Collected data
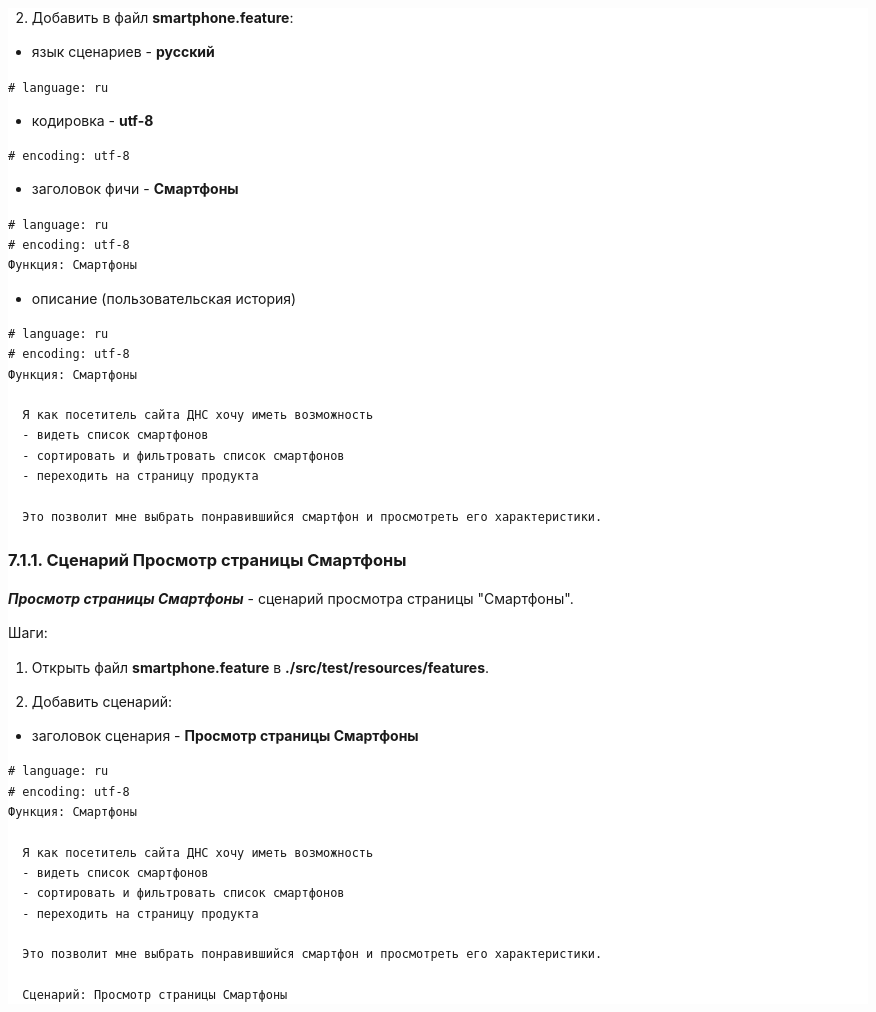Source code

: 2. Добавить в файл **smartphone.feature**:

* язык сценариев - **русский**

```gherkin
# language: ru
```

* кодировка - **utf-8**

```gherkin
# encoding: utf-8
```

* заголовок фичи - **Смартфоны**

```gherkin
# language: ru
# encoding: utf-8
Функция: Смартфоны
```

* описание (пользовательская история)

```gherkin
# language: ru
# encoding: utf-8
Функция: Смартфоны

  Я как посетитель сайта ДНС хочу иметь возможность
  - видеть список смартфонов
  - сортировать и фильтровать список смартфонов
  - переходить на страницу продукта

  Это позволит мне выбрать понравившийся смартфон и просмотреть его характеристики.

```

### 7.1.1. Сценарий Просмотр страницы Смартфоны

***Просмотр страницы Смартфоны*** - сценарий просмотра страницы "Смартфоны".

Шаги:

1. Открыть файл **smartphone.feature** в **./src/test/resources/features**.

2. Добавить сценарий:

* заголовок сценария - **Просмотр страницы Смартфоны**

```gherkin
# language: ru
# encoding: utf-8
Функция: Смартфоны

  Я как посетитель сайта ДНС хочу иметь возможность
  - видеть список смартфонов
  - сортировать и фильтровать список смартфонов
  - переходить на страницу продукта

  Это позволит мне выбрать понравившийся смартфон и просмотреть его характеристики.

  Сценарий: Просмотр страницы Смартфоны
```
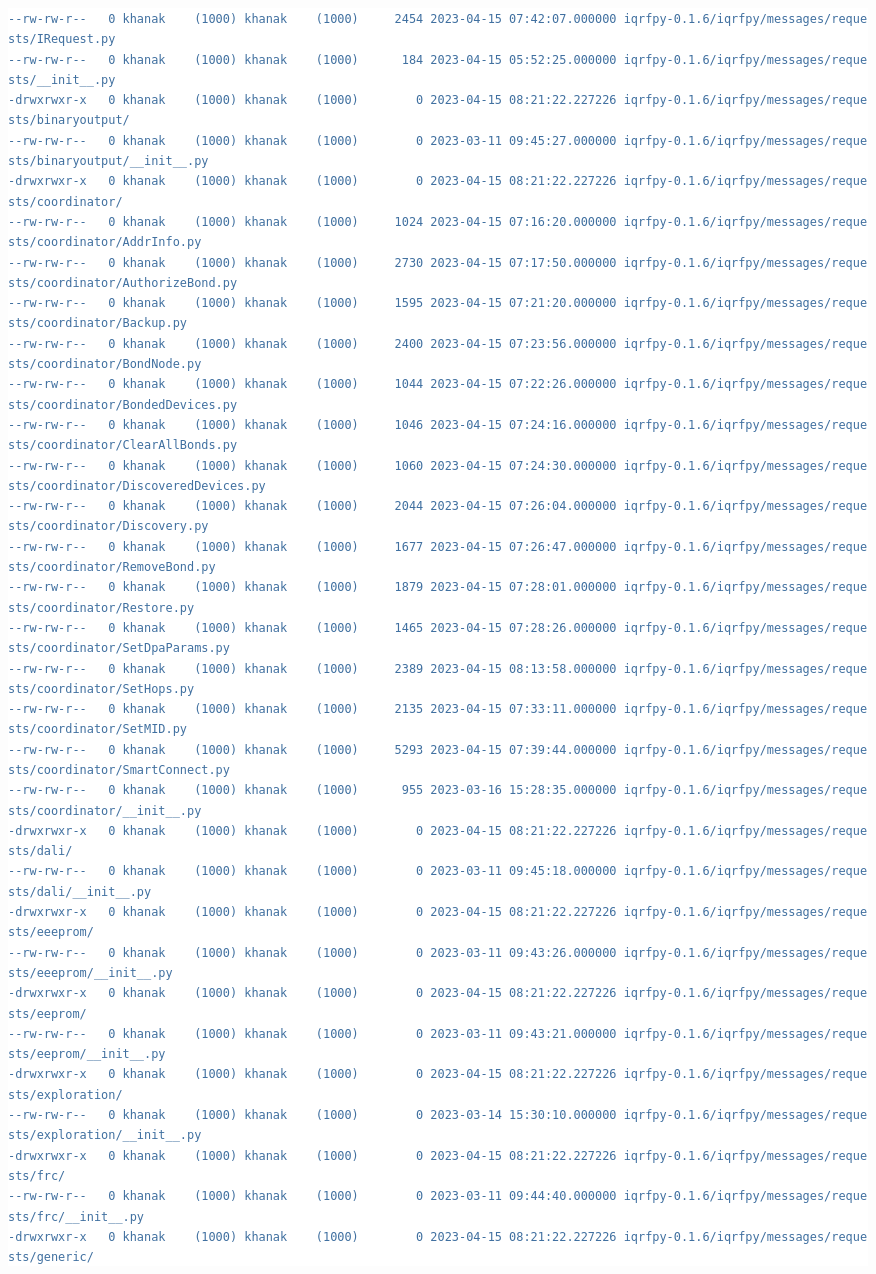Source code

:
 ```diff
--rw-rw-r--   0 khanak    (1000) khanak    (1000)     2454 2023-04-15 07:42:07.000000 iqrfpy-0.1.6/iqrfpy/messages/requests/IRequest.py
--rw-rw-r--   0 khanak    (1000) khanak    (1000)      184 2023-04-15 05:52:25.000000 iqrfpy-0.1.6/iqrfpy/messages/requests/__init__.py
-drwxrwxr-x   0 khanak    (1000) khanak    (1000)        0 2023-04-15 08:21:22.227226 iqrfpy-0.1.6/iqrfpy/messages/requests/binaryoutput/
--rw-rw-r--   0 khanak    (1000) khanak    (1000)        0 2023-03-11 09:45:27.000000 iqrfpy-0.1.6/iqrfpy/messages/requests/binaryoutput/__init__.py
-drwxrwxr-x   0 khanak    (1000) khanak    (1000)        0 2023-04-15 08:21:22.227226 iqrfpy-0.1.6/iqrfpy/messages/requests/coordinator/
--rw-rw-r--   0 khanak    (1000) khanak    (1000)     1024 2023-04-15 07:16:20.000000 iqrfpy-0.1.6/iqrfpy/messages/requests/coordinator/AddrInfo.py
--rw-rw-r--   0 khanak    (1000) khanak    (1000)     2730 2023-04-15 07:17:50.000000 iqrfpy-0.1.6/iqrfpy/messages/requests/coordinator/AuthorizeBond.py
--rw-rw-r--   0 khanak    (1000) khanak    (1000)     1595 2023-04-15 07:21:20.000000 iqrfpy-0.1.6/iqrfpy/messages/requests/coordinator/Backup.py
--rw-rw-r--   0 khanak    (1000) khanak    (1000)     2400 2023-04-15 07:23:56.000000 iqrfpy-0.1.6/iqrfpy/messages/requests/coordinator/BondNode.py
--rw-rw-r--   0 khanak    (1000) khanak    (1000)     1044 2023-04-15 07:22:26.000000 iqrfpy-0.1.6/iqrfpy/messages/requests/coordinator/BondedDevices.py
--rw-rw-r--   0 khanak    (1000) khanak    (1000)     1046 2023-04-15 07:24:16.000000 iqrfpy-0.1.6/iqrfpy/messages/requests/coordinator/ClearAllBonds.py
--rw-rw-r--   0 khanak    (1000) khanak    (1000)     1060 2023-04-15 07:24:30.000000 iqrfpy-0.1.6/iqrfpy/messages/requests/coordinator/DiscoveredDevices.py
--rw-rw-r--   0 khanak    (1000) khanak    (1000)     2044 2023-04-15 07:26:04.000000 iqrfpy-0.1.6/iqrfpy/messages/requests/coordinator/Discovery.py
--rw-rw-r--   0 khanak    (1000) khanak    (1000)     1677 2023-04-15 07:26:47.000000 iqrfpy-0.1.6/iqrfpy/messages/requests/coordinator/RemoveBond.py
--rw-rw-r--   0 khanak    (1000) khanak    (1000)     1879 2023-04-15 07:28:01.000000 iqrfpy-0.1.6/iqrfpy/messages/requests/coordinator/Restore.py
--rw-rw-r--   0 khanak    (1000) khanak    (1000)     1465 2023-04-15 07:28:26.000000 iqrfpy-0.1.6/iqrfpy/messages/requests/coordinator/SetDpaParams.py
--rw-rw-r--   0 khanak    (1000) khanak    (1000)     2389 2023-04-15 08:13:58.000000 iqrfpy-0.1.6/iqrfpy/messages/requests/coordinator/SetHops.py
--rw-rw-r--   0 khanak    (1000) khanak    (1000)     2135 2023-04-15 07:33:11.000000 iqrfpy-0.1.6/iqrfpy/messages/requests/coordinator/SetMID.py
--rw-rw-r--   0 khanak    (1000) khanak    (1000)     5293 2023-04-15 07:39:44.000000 iqrfpy-0.1.6/iqrfpy/messages/requests/coordinator/SmartConnect.py
--rw-rw-r--   0 khanak    (1000) khanak    (1000)      955 2023-03-16 15:28:35.000000 iqrfpy-0.1.6/iqrfpy/messages/requests/coordinator/__init__.py
-drwxrwxr-x   0 khanak    (1000) khanak    (1000)        0 2023-04-15 08:21:22.227226 iqrfpy-0.1.6/iqrfpy/messages/requests/dali/
--rw-rw-r--   0 khanak    (1000) khanak    (1000)        0 2023-03-11 09:45:18.000000 iqrfpy-0.1.6/iqrfpy/messages/requests/dali/__init__.py
-drwxrwxr-x   0 khanak    (1000) khanak    (1000)        0 2023-04-15 08:21:22.227226 iqrfpy-0.1.6/iqrfpy/messages/requests/eeeprom/
--rw-rw-r--   0 khanak    (1000) khanak    (1000)        0 2023-03-11 09:43:26.000000 iqrfpy-0.1.6/iqrfpy/messages/requests/eeeprom/__init__.py
-drwxrwxr-x   0 khanak    (1000) khanak    (1000)        0 2023-04-15 08:21:22.227226 iqrfpy-0.1.6/iqrfpy/messages/requests/eeprom/
--rw-rw-r--   0 khanak    (1000) khanak    (1000)        0 2023-03-11 09:43:21.000000 iqrfpy-0.1.6/iqrfpy/messages/requests/eeprom/__init__.py
-drwxrwxr-x   0 khanak    (1000) khanak    (1000)        0 2023-04-15 08:21:22.227226 iqrfpy-0.1.6/iqrfpy/messages/requests/exploration/
--rw-rw-r--   0 khanak    (1000) khanak    (1000)        0 2023-03-14 15:30:10.000000 iqrfpy-0.1.6/iqrfpy/messages/requests/exploration/__init__.py
-drwxrwxr-x   0 khanak    (1000) khanak    (1000)        0 2023-04-15 08:21:22.227226 iqrfpy-0.1.6/iqrfpy/messages/requests/frc/
--rw-rw-r--   0 khanak    (1000) khanak    (1000)        0 2023-03-11 09:44:40.000000 iqrfpy-0.1.6/iqrfpy/messages/requests/frc/__init__.py
-drwxrwxr-x   0 khanak    (1000) khanak    (1000)        0 2023-04-15 08:21:22.227226 iqrfpy-0.1.6/iqrfpy/messages/requests/generic/
```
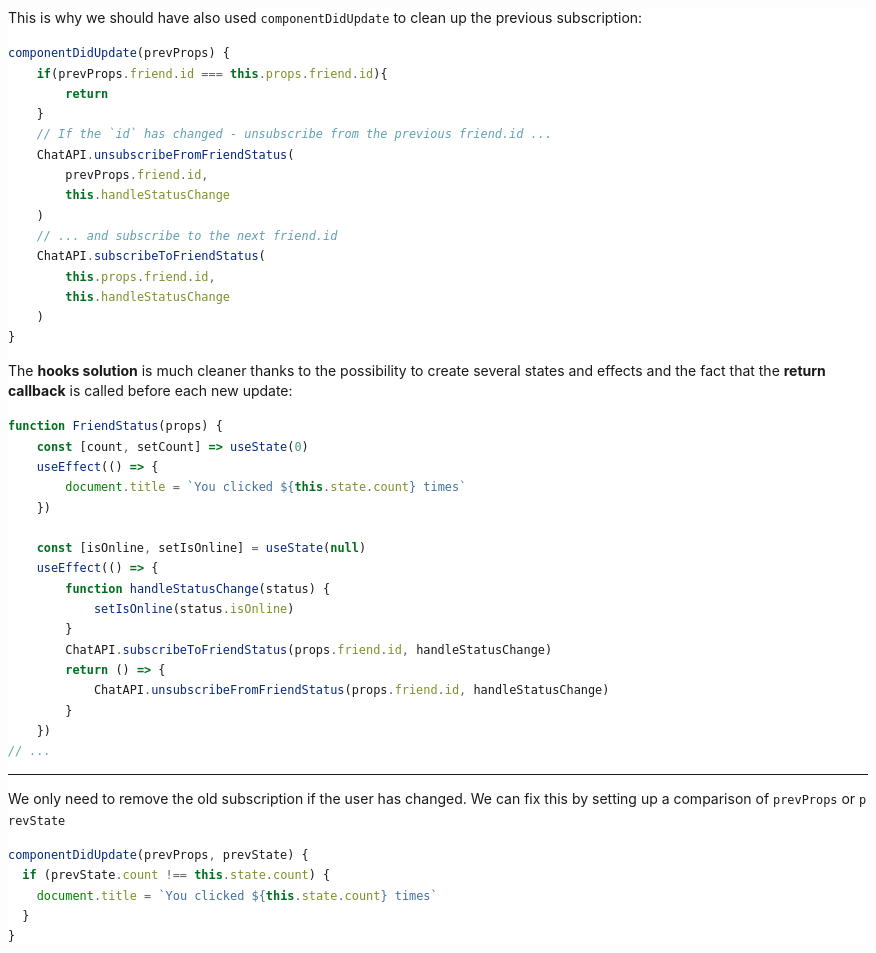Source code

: This is why we should have also used `componentDidUpdate` to clean up the previous subscription:

```js
componentDidUpdate(prevProps) {
	if(prevProps.friend.id === this.props.friend.id){
		return	
	}
	// If the `id` has changed - unsubscribe from the previous friend.id ...
	ChatAPI.unsubscribeFromFriendStatus(
		prevProps.friend.id,
		this.handleStatusChange
	)
	// ... and subscribe to the next friend.id
	ChatAPI.subscribeToFriendStatus(
		this.props.friend.id,
		this.handleStatusChange
	)
}
```

The **hooks solution** is much cleaner thanks to the possibility to create several states and effects and the fact that the **return callback** is called before each new update:

```js
function FriendStatus(props) {
	const [count, setCount] => useState(0)
	useEffect(() => {
		document.title = `You clicked ${this.state.count} times`
	})

	const [isOnline, setIsOnline] = useState(null)
	useEffect(() => {
		function handleStatusChange(status) {
			setIsOnline(status.isOnline)
		}
		ChatAPI.subscribeToFriendStatus(props.friend.id, handleStatusChange)
		return () => {
			ChatAPI.unsubscribeFromFriendStatus(props.friend.id, handleStatusChange)
		}
	})
// ...
```

***

We only need to remove the old subscription if the user has changed. We can fix this by setting up a comparison of `prevProps` or `prevState` 

```js
componentDidUpdate(prevProps, prevState) {
  if (prevState.count !== this.state.count) {
    document.title = `You clicked ${this.state.count} times`
  }
}
```
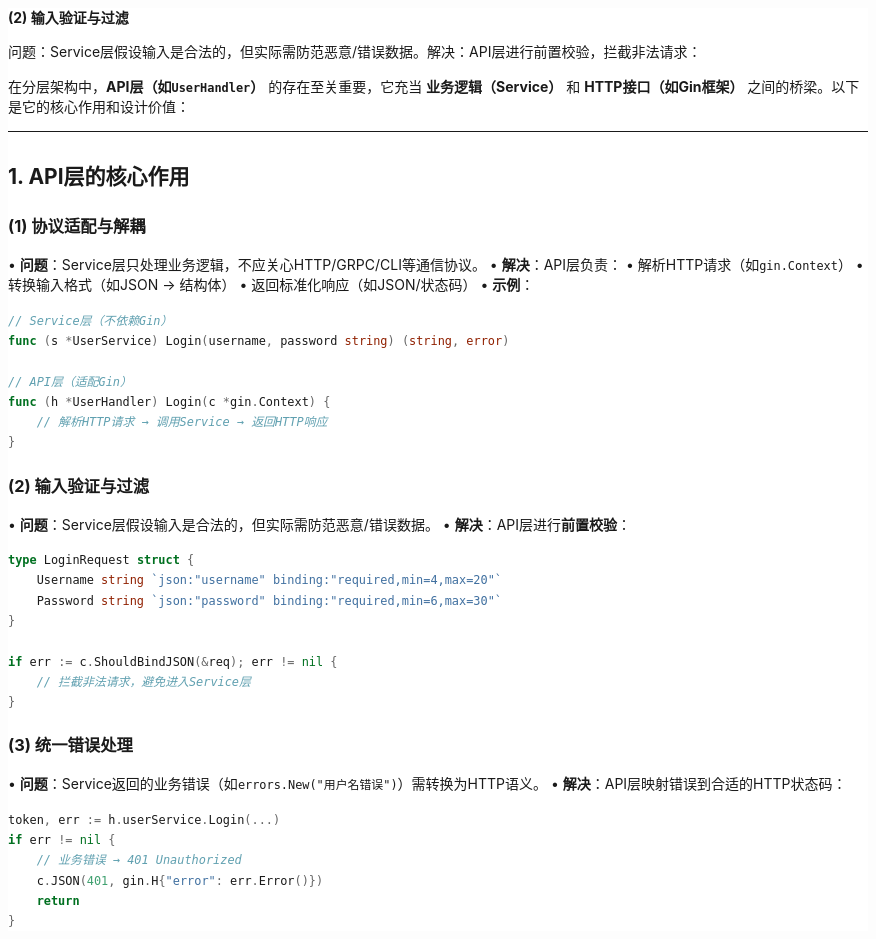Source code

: **(2) 输入验证与过滤​​**

​​问题​​：Service层假设输入是合法的，但实际需防范恶意/错误数据。​​解决​​：API层进行​​前置校验​，拦截非法请求​
：


在分层架构中，**API层（如`UserHandler`）** 的存在至关重要，它充当 **业务逻辑（Service）** 和 **HTTP接口（如Gin框架）** 之间的桥梁。以下是它的核心作用和设计价值：

---

## **1. API层的核心作用**
### **(1) 协议适配与解耦**
• **问题**：Service层只处理业务逻辑，不应关心HTTP/GRPC/CLI等通信协议。
• **解决**：API层负责：
  • 解析HTTP请求（如`gin.Context`）
  • 转换输入格式（如JSON → 结构体）
  • 返回标准化响应（如JSON/状态码）
• **示例**：
  ```go
  // Service层（不依赖Gin）
  func (s *UserService) Login(username, password string) (string, error)

  // API层（适配Gin）
  func (h *UserHandler) Login(c *gin.Context) {
      // 解析HTTP请求 → 调用Service → 返回HTTP响应
  }
  ```

### **(2) 输入验证与过滤**
• **问题**：Service层假设输入是合法的，但实际需防范恶意/错误数据。
• **解决**：API层进行**前置校验**：
  ```go
  type LoginRequest struct {
      Username string `json:"username" binding:"required,min=4,max=20"`
      Password string `json:"password" binding:"required,min=6,max=30"`
  }
  
  if err := c.ShouldBindJSON(&req); err != nil {
      // 拦截非法请求，避免进入Service层
  }
  ```

### **(3) 统一错误处理**
• **问题**：Service返回的业务错误（如`errors.New("用户名错误")`）需转换为HTTP语义。
• **解决**：API层映射错误到合适的HTTP状态码：
  ```go
  token, err := h.userService.Login(...)
  if err != nil {
      // 业务错误 → 401 Unauthorized
      c.JSON(401, gin.H{"error": err.Error()})
      return
  }
  ```
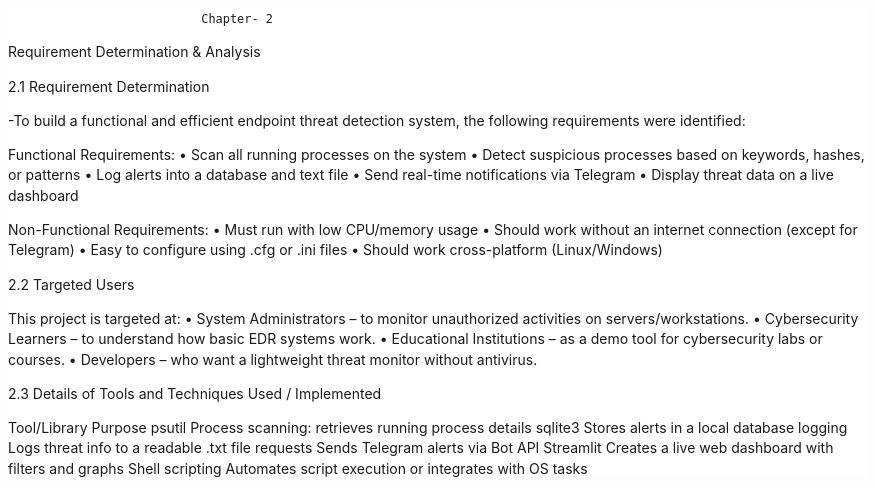 









                               Chapter- 2
Requirement Determination 
& Analysis





















 2.1 Requirement Determination

-To build a functional and efficient endpoint threat detection system, the following requirements were identified:

Functional Requirements:
•	Scan all running processes on the system
•	Detect suspicious processes based on keywords, hashes, or patterns
•	Log alerts into a database and text file
•	Send real-time notifications via Telegram
•	Display threat data on a live dashboard

Non-Functional Requirements:
•	Must run with low CPU/memory usage
•	Should work without an internet connection (except for Telegram)
•	Easy to configure using .cfg or .ini files
•	Should work cross-platform (Linux/Windows)


2.2 Targeted Users

This project is targeted at:
•	System Administrators – to monitor unauthorized activities on servers/workstations.
•	Cybersecurity Learners – to understand how basic EDR systems work.
•	Educational Institutions – as a demo tool for cybersecurity labs or courses.
•	Developers – who want a lightweight threat monitor without antivirus.



2.3 Details of Tools and Techniques Used / Implemented

Tool/Library	Purpose
psutil	Process scanning: retrieves running process details
sqlite3	Stores alerts in a local database
logging	Logs threat info to a readable .txt file
requests	Sends Telegram alerts via Bot API
Streamlit	Creates a live web dashboard with filters and graphs
Shell scripting	Automates script execution or integrates with OS tasks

▶ [Description of the task]
With no other words, report how many lines in the entries hold the string "заголовок".

▶ [Problem solution]
2